Hello,
I have been futzing around with Cake's Auth/ACL components. I've read the docs and I've done the tutorial, but I am still not satisfied with what I can actually accomplish with it. I've seen a couple of other approaches, but I can't say as I really have a straight winner with either. In any tutorial/blog post/doc I read, the use case of "ownership" isn't exactly sufficiently covered.
I was hoping to describe my use case and If there's anyone that can suggest an approach, I am all ears, otherwise I might just have to try to do something myself ;o)
This basically mimics a simple set of Dr's offices.
Starts out easy enough for AROs:
- Group 1: administrators (of course)
- Group 2: caretakers
- Group 3: members
There is a "hasOne" relationship between groups and users (i.e. a user can only belong to one group).
Now we use a tree structured ACO like Aidan Lister considers:
/root
/practice
/practice_profile
/practice_updates
/patients
/entries
/profiles
/other_things
Each caretaker will have access to a practice that includes his patients.
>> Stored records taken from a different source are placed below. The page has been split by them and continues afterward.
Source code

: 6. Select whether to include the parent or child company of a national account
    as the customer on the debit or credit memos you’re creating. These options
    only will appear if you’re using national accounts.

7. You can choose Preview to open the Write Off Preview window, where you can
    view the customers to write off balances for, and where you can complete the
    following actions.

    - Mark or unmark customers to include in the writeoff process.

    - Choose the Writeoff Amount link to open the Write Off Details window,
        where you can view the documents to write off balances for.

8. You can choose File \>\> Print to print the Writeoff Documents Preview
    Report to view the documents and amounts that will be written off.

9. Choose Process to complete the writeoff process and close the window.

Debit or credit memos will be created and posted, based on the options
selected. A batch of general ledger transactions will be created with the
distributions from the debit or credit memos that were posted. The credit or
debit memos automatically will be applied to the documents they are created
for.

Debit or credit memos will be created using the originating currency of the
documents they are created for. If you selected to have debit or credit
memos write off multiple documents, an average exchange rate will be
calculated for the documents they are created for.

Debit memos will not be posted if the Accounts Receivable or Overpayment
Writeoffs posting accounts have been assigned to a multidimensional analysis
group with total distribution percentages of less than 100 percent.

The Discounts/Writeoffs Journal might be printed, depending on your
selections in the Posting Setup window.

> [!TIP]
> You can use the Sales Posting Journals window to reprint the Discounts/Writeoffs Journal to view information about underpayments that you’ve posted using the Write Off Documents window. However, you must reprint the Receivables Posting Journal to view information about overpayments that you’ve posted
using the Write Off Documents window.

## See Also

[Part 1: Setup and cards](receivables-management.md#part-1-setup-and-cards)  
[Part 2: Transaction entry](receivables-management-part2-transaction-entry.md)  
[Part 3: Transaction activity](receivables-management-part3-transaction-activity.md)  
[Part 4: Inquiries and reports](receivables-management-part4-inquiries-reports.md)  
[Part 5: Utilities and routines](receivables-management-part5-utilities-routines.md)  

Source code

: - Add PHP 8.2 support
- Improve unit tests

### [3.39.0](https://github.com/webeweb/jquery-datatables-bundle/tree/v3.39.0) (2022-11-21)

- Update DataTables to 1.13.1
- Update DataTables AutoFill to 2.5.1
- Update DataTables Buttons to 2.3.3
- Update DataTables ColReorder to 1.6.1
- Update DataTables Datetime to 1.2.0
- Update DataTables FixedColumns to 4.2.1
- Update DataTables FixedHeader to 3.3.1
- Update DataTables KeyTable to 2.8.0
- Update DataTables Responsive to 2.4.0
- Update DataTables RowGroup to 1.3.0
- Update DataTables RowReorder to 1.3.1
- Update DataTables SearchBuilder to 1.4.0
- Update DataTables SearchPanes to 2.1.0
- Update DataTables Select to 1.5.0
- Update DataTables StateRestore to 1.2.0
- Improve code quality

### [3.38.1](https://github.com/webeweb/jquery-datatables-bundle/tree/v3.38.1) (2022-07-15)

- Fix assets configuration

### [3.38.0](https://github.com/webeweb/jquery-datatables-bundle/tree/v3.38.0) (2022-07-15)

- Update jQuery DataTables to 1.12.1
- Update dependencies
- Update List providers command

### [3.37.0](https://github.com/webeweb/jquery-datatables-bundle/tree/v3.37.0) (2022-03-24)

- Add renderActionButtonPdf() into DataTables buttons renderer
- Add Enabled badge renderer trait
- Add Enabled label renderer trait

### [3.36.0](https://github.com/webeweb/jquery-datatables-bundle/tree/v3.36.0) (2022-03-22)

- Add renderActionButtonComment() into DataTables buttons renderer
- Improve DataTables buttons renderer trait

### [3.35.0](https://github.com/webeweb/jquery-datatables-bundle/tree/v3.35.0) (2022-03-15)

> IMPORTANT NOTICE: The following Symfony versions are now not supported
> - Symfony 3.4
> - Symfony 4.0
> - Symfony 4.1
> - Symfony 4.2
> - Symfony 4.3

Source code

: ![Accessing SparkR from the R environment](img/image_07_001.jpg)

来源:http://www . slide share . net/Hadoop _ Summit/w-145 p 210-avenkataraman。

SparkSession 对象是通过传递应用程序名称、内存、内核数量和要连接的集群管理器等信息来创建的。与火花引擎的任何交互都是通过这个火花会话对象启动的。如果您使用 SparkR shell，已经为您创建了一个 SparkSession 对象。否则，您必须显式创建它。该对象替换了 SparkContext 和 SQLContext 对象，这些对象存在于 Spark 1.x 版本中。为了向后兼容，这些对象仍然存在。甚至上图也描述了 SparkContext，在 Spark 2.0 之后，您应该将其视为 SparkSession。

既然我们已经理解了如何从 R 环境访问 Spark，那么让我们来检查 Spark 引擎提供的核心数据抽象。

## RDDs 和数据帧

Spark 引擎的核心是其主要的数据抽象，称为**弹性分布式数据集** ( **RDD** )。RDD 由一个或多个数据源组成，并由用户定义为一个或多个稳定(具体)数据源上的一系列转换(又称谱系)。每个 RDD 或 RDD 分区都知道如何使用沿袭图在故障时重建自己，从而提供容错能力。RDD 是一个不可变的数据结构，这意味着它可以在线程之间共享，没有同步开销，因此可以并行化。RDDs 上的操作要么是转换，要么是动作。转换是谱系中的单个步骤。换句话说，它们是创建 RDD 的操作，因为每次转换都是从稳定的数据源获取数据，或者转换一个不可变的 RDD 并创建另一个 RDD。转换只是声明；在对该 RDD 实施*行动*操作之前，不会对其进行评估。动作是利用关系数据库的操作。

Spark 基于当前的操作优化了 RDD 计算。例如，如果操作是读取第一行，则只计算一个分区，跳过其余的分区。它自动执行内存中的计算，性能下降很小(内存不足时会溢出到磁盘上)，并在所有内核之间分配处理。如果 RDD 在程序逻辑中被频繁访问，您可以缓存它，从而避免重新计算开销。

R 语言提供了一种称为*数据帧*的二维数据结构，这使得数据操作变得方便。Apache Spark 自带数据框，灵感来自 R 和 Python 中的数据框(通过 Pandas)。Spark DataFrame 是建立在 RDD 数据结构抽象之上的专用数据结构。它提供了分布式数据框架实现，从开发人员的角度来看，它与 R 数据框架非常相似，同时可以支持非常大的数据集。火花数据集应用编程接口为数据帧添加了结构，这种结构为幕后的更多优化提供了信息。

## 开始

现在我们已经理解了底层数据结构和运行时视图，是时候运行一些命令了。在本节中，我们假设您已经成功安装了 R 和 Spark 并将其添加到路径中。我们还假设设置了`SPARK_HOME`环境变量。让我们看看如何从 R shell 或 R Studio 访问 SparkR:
This gives the caretaker access to anything that the patient writes. On top of this, the patient will ONLY be able to see/edit/etc... anything that he owns. This wasn't specifically covered in any writing that I have read. I know that with filesystem types of permissions this is commonplace, but I don't even want to go down that road...
With Auth/ACL in Cake's core, it doesn't really get into permissions like this. It seems to say "well, if you're part of group X then you can perform function Y." Therefore, it seems like any user that belongs to the members
group would have access to all other members' content and all caretakers
would have access to all practices.
Has anyone else come across this sort of use case? Any suggestions for further reading? Any known solutions?
EDIT: So all of the answers were great, so upvotes all around. I highly recommend looking at the post that I didn't find, supplied by bancer as it ended up pointing me to some cool things. Ultimately, though, the answers were buried in the docs, I just didn't quite "get it" the first time around. Also, there was an AHA moment when I read the cakeqs link. So answer goes to Benjamin.